A porta de saída dessa casa tão fascinante e cheia de histórias é a faixa de encerramento “Love Of My Life”, também bastante vulnerável e deixando em evidência os vocais de Styles. Apesar das declarações do cantor sobre essa ser uma canção sobre seu país de origem, a Inglaterra, “Love Of My Life” também se conecta com a faixa anterior quando interpretada da perspectiva de um namorado negligente: “Eu não te conheço nem metade tão bem quanto os meus amigos / Não vou fingir que estou fazendo todo o possível para conhecer os seus vincos e os seus limites”. É uma canção bastante sentida, que fala de perda e arrependimento, e de não se esforçar o suficiente para manter uma relação com o “amor de sua vida”, seja ele um lugar ou uma pessoa.

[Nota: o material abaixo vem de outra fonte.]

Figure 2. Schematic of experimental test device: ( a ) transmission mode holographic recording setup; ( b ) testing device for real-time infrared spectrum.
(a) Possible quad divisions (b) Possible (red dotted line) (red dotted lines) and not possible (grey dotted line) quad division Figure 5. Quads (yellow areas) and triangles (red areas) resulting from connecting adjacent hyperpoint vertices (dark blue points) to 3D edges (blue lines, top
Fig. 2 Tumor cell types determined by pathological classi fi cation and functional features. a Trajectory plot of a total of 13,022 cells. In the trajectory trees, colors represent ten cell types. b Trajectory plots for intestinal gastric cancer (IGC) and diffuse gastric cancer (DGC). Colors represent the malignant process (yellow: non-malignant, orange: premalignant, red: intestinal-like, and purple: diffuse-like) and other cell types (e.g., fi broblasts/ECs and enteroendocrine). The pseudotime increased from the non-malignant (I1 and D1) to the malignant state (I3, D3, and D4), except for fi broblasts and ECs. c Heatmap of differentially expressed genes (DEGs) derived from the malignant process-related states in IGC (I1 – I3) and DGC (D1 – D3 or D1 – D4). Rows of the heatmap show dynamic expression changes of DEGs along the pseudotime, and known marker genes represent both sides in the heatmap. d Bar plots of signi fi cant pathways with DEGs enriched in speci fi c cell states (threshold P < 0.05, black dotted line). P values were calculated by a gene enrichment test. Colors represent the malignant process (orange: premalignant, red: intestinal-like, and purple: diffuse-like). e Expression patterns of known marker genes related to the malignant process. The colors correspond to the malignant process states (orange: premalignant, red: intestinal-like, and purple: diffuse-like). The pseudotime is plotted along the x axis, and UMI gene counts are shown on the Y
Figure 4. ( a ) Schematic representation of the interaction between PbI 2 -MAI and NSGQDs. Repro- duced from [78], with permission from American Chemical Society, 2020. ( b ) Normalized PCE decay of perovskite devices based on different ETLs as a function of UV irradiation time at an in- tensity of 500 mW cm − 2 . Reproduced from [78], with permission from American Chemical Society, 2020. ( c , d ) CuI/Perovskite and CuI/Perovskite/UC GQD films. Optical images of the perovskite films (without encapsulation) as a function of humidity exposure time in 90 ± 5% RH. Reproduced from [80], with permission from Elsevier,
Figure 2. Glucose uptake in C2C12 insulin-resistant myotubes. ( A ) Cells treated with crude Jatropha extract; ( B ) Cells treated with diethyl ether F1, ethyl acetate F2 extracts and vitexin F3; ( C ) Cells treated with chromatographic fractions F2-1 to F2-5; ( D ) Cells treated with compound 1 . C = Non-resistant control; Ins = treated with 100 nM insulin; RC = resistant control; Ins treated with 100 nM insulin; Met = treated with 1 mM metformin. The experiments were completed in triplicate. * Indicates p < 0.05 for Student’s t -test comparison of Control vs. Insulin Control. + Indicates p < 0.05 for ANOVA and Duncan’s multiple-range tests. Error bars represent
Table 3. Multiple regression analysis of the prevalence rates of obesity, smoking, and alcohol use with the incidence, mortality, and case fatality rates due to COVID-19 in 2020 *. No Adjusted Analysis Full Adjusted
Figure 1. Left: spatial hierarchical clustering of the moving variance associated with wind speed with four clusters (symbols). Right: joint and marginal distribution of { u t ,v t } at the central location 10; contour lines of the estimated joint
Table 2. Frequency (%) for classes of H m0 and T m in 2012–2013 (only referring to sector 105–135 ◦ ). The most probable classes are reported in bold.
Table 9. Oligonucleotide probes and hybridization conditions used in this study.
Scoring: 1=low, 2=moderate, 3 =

Em seus 42 minutos bastante hospitaleiros, Harry’s House se mostra um lugar muito mais interessante de se ficar que alguns trabalhos anteriores de Harry Styles. Esse lugar metafórico que pode representar um local físico ou um abrigo emocional se apresenta entre festas, momentos de solidão, encontros apaixonados e crises existenciais – tudo na tentativa de construir um espaço aconchegante ao qual todos nós queremos chamar de casa. Afinal, nos últimos dois anos, foi em casa que passamos a maior parte do tempo só para perceber, às vezes, que tal lugar não representa mais um lar. Em seu terceiro álbum de estúdio, porém, Harry construiu seu próprio lar e deixou as portas abertas para que o explorássemos. Sendo mais sincero do que um dia já foi na vida, ele indiretamente declara dentro de cada música: Esses defeitos, falhas e vícios são quem eu sou. Aos que não gostarem, saiam pela porta.